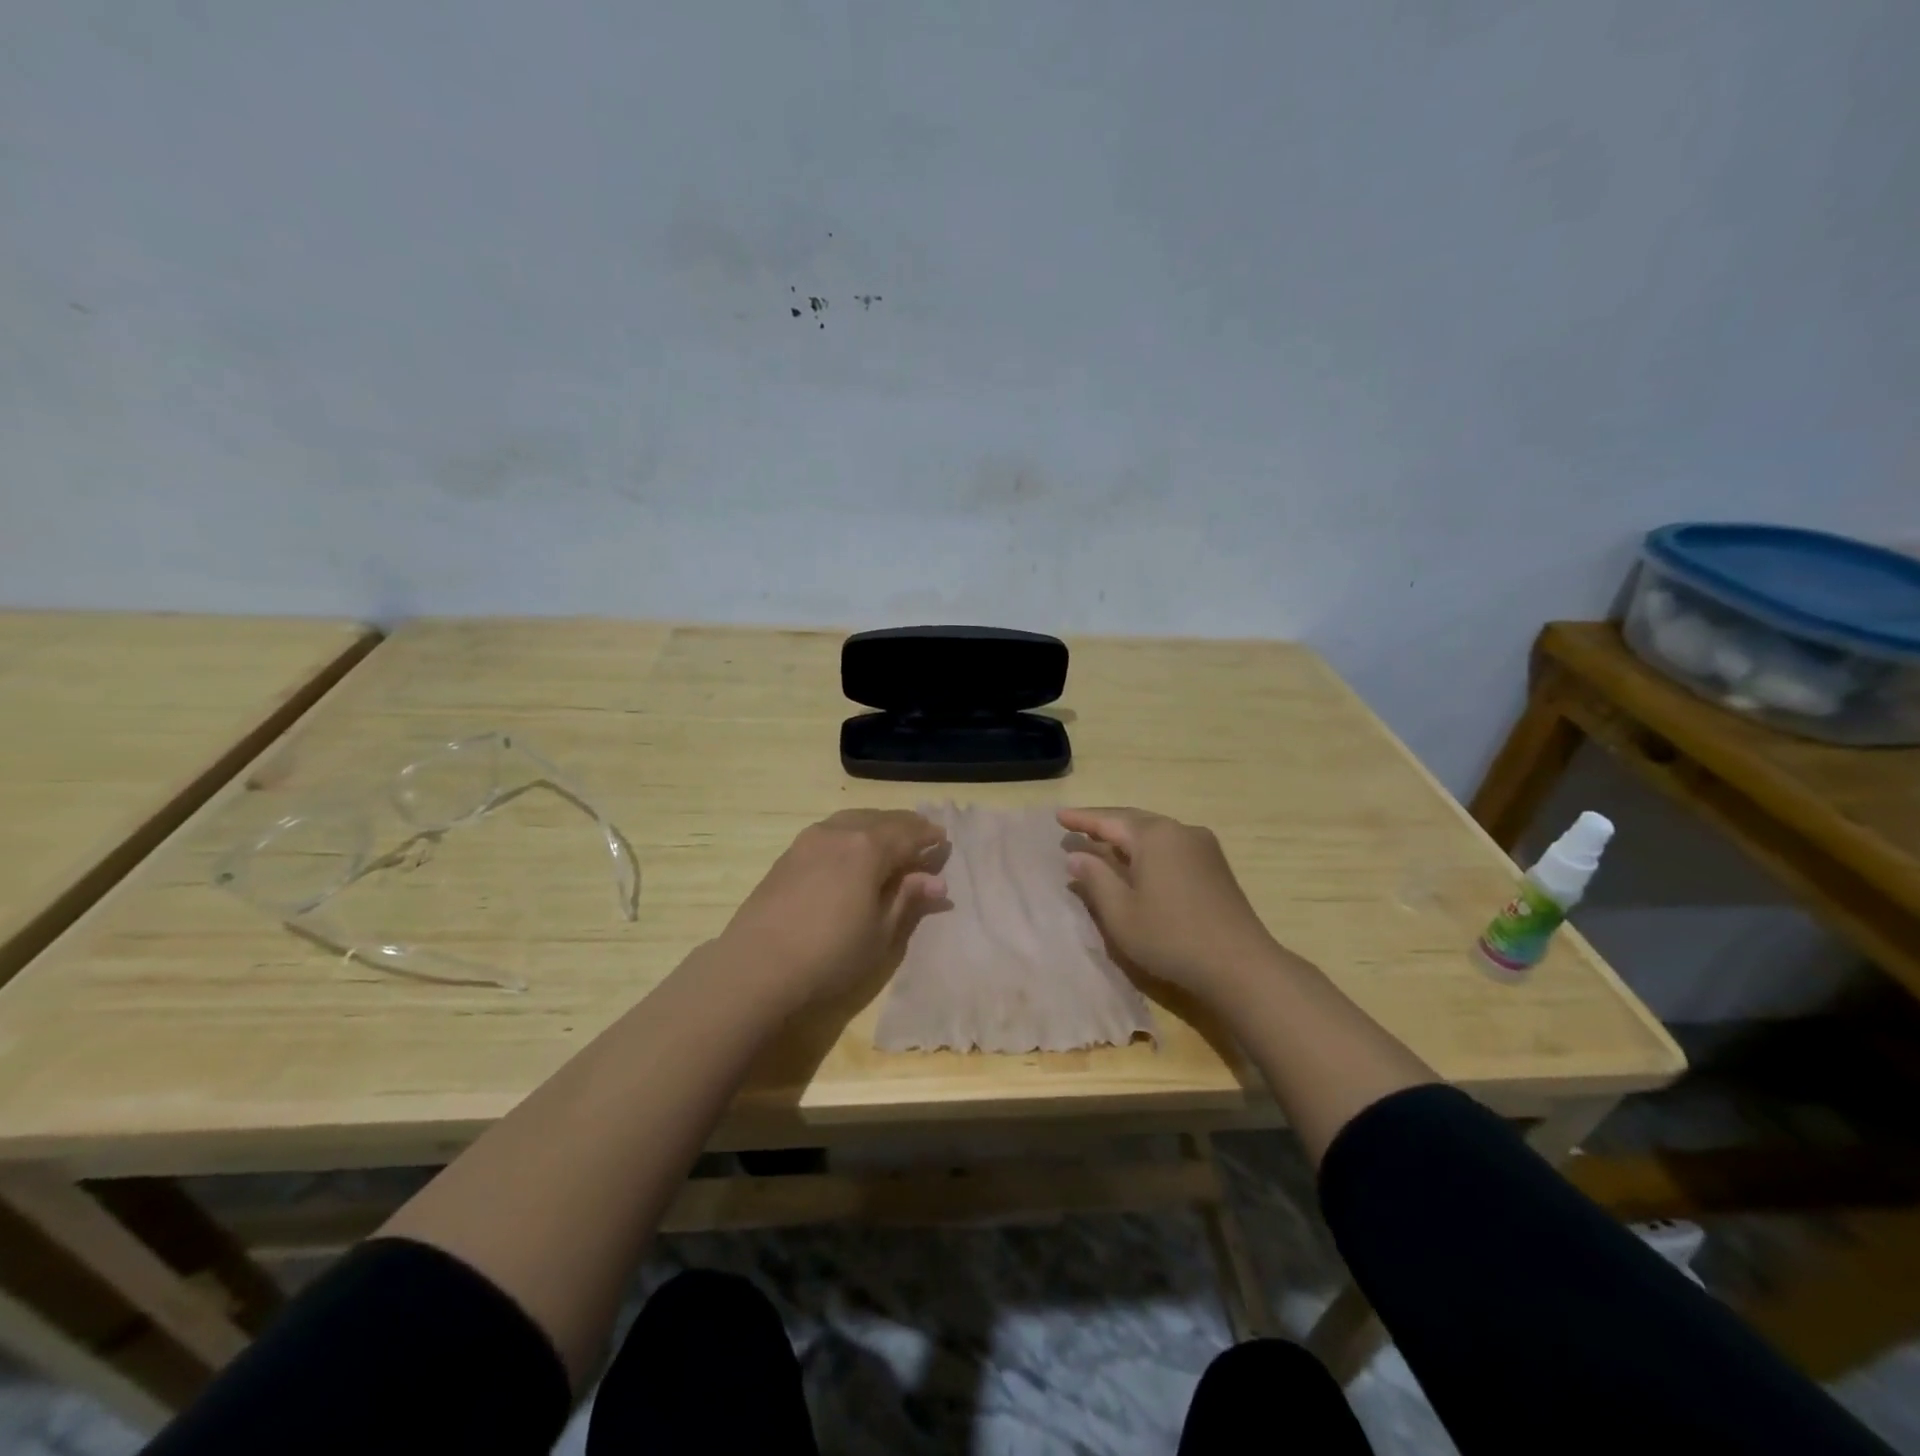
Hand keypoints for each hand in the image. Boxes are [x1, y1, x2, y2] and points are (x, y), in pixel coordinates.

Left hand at [719, 810, 947, 1009]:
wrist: (757, 967)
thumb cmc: (831, 955)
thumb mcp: (881, 933)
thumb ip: (908, 899)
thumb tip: (936, 881)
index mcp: (869, 848)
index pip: (908, 833)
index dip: (928, 837)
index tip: (943, 840)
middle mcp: (840, 832)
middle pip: (881, 820)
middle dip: (905, 826)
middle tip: (922, 834)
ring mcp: (809, 840)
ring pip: (853, 820)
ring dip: (876, 825)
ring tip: (889, 839)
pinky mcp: (788, 854)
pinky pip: (831, 831)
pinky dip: (851, 833)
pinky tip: (851, 850)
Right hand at [1058, 807, 1281, 1002]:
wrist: (1240, 964)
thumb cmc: (1171, 937)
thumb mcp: (1121, 912)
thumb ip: (1095, 879)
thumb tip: (1077, 856)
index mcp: (1154, 836)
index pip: (1108, 820)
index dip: (1081, 819)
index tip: (1058, 816)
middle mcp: (1180, 830)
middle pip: (1133, 820)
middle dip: (1104, 822)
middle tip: (1076, 825)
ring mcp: (1203, 846)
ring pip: (1154, 832)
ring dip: (1126, 836)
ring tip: (1102, 842)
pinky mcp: (1215, 866)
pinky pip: (1171, 845)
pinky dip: (1147, 848)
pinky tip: (1138, 862)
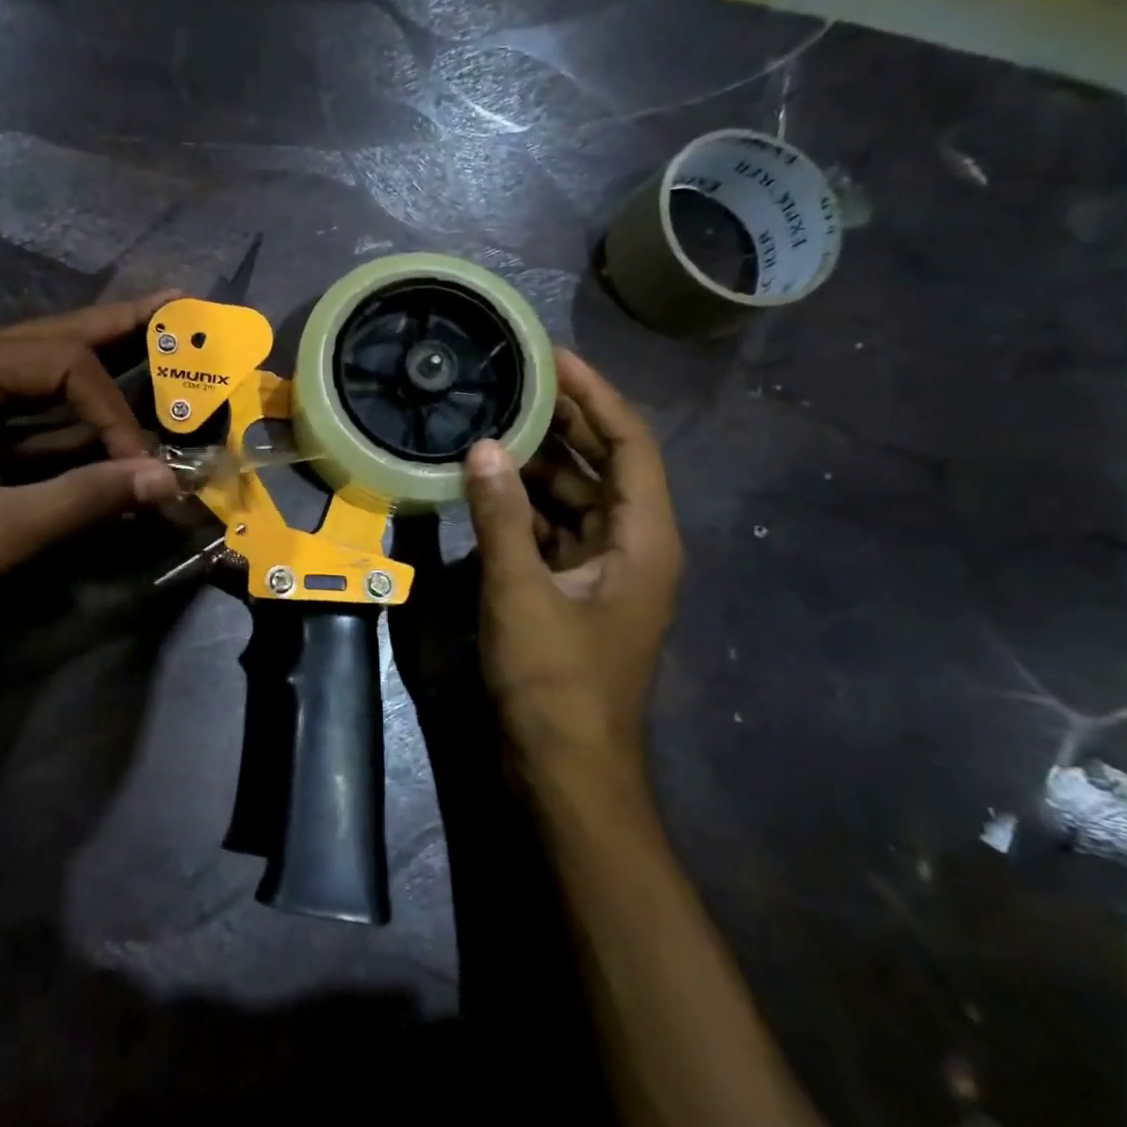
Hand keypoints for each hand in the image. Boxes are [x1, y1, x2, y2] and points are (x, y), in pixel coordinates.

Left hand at [0, 295, 182, 671]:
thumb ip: (83, 500)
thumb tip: (166, 480)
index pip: (61, 364)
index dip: (114, 413)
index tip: (144, 468)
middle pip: (53, 338)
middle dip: (120, 327)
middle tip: (181, 305)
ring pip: (42, 367)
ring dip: (101, 360)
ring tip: (159, 332)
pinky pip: (28, 408)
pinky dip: (73, 412)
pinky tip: (113, 402)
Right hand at [463, 350, 682, 774]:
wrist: (566, 769)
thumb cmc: (556, 682)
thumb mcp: (521, 593)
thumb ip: (501, 516)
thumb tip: (483, 447)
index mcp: (643, 538)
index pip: (629, 443)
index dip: (595, 394)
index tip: (552, 357)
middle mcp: (632, 545)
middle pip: (603, 464)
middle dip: (564, 421)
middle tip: (513, 379)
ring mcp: (602, 569)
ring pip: (574, 497)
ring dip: (537, 463)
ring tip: (489, 422)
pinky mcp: (573, 590)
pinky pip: (552, 529)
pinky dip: (522, 505)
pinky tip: (484, 486)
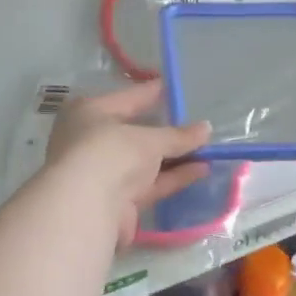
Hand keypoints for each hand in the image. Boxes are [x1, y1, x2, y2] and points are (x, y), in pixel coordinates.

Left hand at [46, 81, 210, 249]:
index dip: (151, 93)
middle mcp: (92, 141)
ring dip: (175, 157)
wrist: (87, 207)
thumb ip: (178, 136)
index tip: (172, 88)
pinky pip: (151, 184)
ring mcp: (104, 173)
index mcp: (89, 113)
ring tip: (208, 150)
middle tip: (196, 125)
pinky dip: (173, 177)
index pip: (127, 98)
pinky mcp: (118, 201)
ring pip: (145, 162)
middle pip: (136, 133)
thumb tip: (206, 129)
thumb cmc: (111, 153)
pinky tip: (200, 170)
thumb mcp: (149, 139)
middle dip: (167, 132)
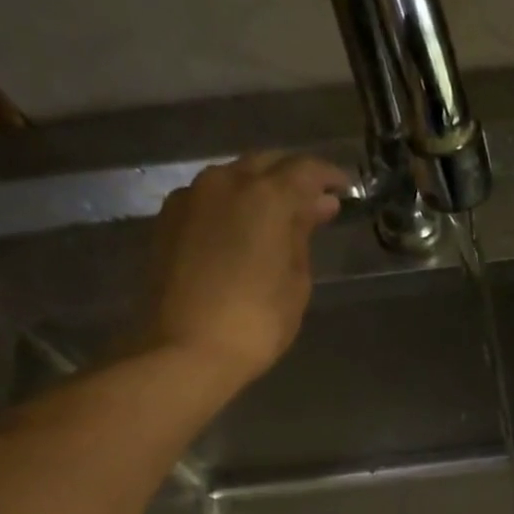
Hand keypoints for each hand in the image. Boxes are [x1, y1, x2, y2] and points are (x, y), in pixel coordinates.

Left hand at [146, 152, 350, 387]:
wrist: (186, 349)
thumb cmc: (256, 323)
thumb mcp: (295, 282)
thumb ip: (303, 235)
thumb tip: (318, 205)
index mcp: (265, 196)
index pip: (305, 169)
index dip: (328, 176)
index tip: (345, 189)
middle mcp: (225, 182)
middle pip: (265, 164)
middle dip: (292, 177)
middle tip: (314, 202)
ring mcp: (191, 197)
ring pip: (234, 177)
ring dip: (260, 189)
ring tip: (279, 216)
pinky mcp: (169, 219)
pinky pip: (210, 197)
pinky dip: (233, 205)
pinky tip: (243, 230)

Problem description -> Skipping all pictures, set the listing down exactly as written.

Solution to the exercise ->
Hand keypoints for each hand in the image. Boxes are [x1, y1, x2, y2] and points are (x, y), in pixel coordinates.

Left hand at [719, 810, 947, 1009]:
wrist: (757, 967)
thumb cmc: (831, 955)
thumb mcp: (881, 933)
thumb ip: (908, 899)
thumb tip: (936, 881)
index mcp: (869, 848)
index pip: (908, 833)
index dip: (928, 837)
index tip: (943, 840)
middle mcp: (840, 832)
middle pip: (881, 820)
middle dip: (905, 826)
middle tip: (922, 834)
ring mcp: (809, 840)
ring pip: (853, 820)
ring dip: (876, 825)
ring tip: (889, 839)
pinky mcp: (788, 854)
pinky pip: (831, 831)
pinky dip: (851, 833)
pinky tip: (851, 850)
Right hand at [1058, 807, 1281, 1002]:
wrist: (1240, 964)
thumb cmc: (1171, 937)
thumb mcp: (1121, 912)
thumb ip: (1095, 879)
thumb tip: (1077, 856)
index mcp: (1154, 836)
index pip: (1108, 820)
index dip: (1081, 819)
index tip: (1058, 816)
middle mcp: (1180, 830)
middle pip: (1133, 820)
middle dip: (1104, 822)
middle tip: (1076, 825)
ring mcp: (1203, 846)
ring pip: (1154, 832)
ring dip: (1126, 836)
ring tip: (1102, 842)
pinky mcp: (1215, 866)
pinky pip: (1171, 845)
pinky dip: (1147, 848)
pinky tip: (1138, 862)
Hand keypoints for each hand in the image. Boxes are [x1, y1, x2, y2] and points are (x, y), in pixel coordinates.

Left hand at [0, 295, 182, 671]:
thumb ip: (83, 500)
thumb tip: (166, 480)
index pip: (61, 364)
index dip: (114, 413)
index tip: (144, 468)
middle pip: (53, 338)
middle dip: (120, 327)
middle tip: (181, 305)
ring pip: (42, 367)
ring dip: (101, 360)
ring tip: (159, 332)
pinky pip: (28, 408)
pinky dip: (73, 412)
pinky tip: (113, 402)
Right hand at [463, 350, 682, 774]:
wrist: (566, 769)
thumb cmc: (556, 682)
thumb mcp: (521, 593)
thumb ip: (501, 516)
thumb tip: (483, 447)
index mcp: (643, 538)
index pip: (629, 443)
index dip: (595, 394)
index tip: (552, 357)
middle mcp: (632, 545)
middle pip: (603, 464)
middle dip: (564, 421)
middle tip: (513, 379)
ring mcp: (602, 569)
ring pip: (574, 497)
ring dip: (537, 463)
ring tip: (489, 422)
pinky mcp: (573, 590)
pinky pip: (552, 529)
pinky dip: (522, 505)
pinky tip: (484, 486)
Hand keypoints for each hand in the image. Boxes are [x1, y1, x2, y2] and points are (x, y), in pixel coordinates.

Left hand at [46, 81, 210, 249]:
index dip: (151, 93)
middle mcp: (92, 141)
ring dip: (175, 157)
wrist: (87, 207)
thumb ip: (178, 136)
index tip: (172, 88)
pinky pip: (151, 184)
ring mcp: (104, 173)
index mcp: (89, 113)
ring tip: (208, 150)
middle tip: (196, 125)
pinky dip: (173, 177)
index pip: (127, 98)
pinky mcp: (118, 201)
ring pip: (145, 162)
middle pip: (136, 133)
thumb tip: (206, 129)
thumb cmc: (111, 153)
pinky tip: (200, 170)
thumb mcp: (149, 139)
middle dip: (167, 132)
Hand keypoints for each hand in the image. Boxes are [x1, y1, x2, y2] and points are (x, y), in pixel coordinates.

Left hand at [146, 152, 350, 387]:
wrist: (186, 349)
thumb cmc: (256, 323)
thumb mcp: (295, 282)
thumb ip: (303, 235)
thumb tip: (318, 205)
index mcp: (265, 196)
index pip: (305, 169)
index dip: (328, 176)
index tip: (345, 189)
middle mcp: (225, 182)
middle pip: (265, 164)
middle dip: (292, 177)
middle tip: (314, 202)
ring mcp: (191, 197)
ring pip: (234, 177)
ring dip: (260, 189)
ring tip: (279, 216)
pinky mcp: (169, 219)
pinky pip: (210, 197)
pinky dip: (233, 205)
pinky tip: (243, 230)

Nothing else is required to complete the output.